Designated Roth accounts.(p39)
Designated Roth accounts are separate accounts under 401(k), 403(b), or 457(b) plans that accept elective deferrals that are referred to as Roth contributions. These elective deferrals are included in your income, but qualified distributions from these accounts are not included in your income. Designated Roth accounts are not IRAs and should not be confused with Roth IRAs. Contributions, up to their respective limits, can be made to Roth IRAs and designated Roth accounts according to your eligibility to participate. A contribution to one does not impact your eligibility to contribute to the other. See Publication 575, for more information on designated Roth accounts.

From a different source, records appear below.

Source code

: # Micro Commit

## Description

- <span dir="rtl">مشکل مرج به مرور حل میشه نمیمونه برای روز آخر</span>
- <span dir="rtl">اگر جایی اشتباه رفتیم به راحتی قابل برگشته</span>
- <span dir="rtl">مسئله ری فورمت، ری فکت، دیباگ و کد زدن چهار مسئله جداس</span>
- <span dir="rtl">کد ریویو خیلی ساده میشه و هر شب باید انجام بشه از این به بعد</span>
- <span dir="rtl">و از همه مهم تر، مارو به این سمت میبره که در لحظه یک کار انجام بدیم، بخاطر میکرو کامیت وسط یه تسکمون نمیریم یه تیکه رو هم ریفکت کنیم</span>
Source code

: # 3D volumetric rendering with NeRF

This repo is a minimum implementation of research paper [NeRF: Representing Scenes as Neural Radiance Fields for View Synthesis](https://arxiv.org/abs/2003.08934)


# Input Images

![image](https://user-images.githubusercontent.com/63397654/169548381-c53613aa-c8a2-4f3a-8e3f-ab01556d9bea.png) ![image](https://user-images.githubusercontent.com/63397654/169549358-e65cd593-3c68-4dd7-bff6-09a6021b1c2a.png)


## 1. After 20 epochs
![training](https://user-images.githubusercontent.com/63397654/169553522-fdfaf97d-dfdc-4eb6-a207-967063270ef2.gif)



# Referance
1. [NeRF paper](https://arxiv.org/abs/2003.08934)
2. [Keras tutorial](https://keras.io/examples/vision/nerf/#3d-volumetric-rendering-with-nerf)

Regardless of your age, you may be able to establish and make nondeductible contributions to an individual retirement plan called a Roth IRA.

Contributions not reported.(p39)

You do not report Roth IRA contributions on your return.

What Is a Roth IRA?(p39)

A Roth IRA is an individual retirement plan that, except as explained in this chapter, is subject to the rules that apply to a traditional IRA (defined next). It can be either an account or an annuity. Individual retirement accounts and annuities are described in chapter 1 under How Can a Traditional IRA Be Opened.
To be a Roth IRA, the account or annuity must be designated as a Roth IRA when it is opened. A deemed IRA can be a Roth IRA, but neither a SEP IRA nor a SIMPLE IRA can be designated as a Roth IRA.
Unlike a traditional IRA, you cannot deduct contributions to a Roth IRA. But, if you satisfy the requirements, qualified distributions (discussed in chapter 2 of Publication 590-B) are tax free. Contributions can be made to your Roth IRA after you reach age 701/2 and you can leave amounts in your Roth IRA as long as you live.

Traditional IRA.(p39)

A traditional IRA is any IRA that is not a Roth IRA or SIMPLE IRA. Traditional IRAs are discussed in chapter 1.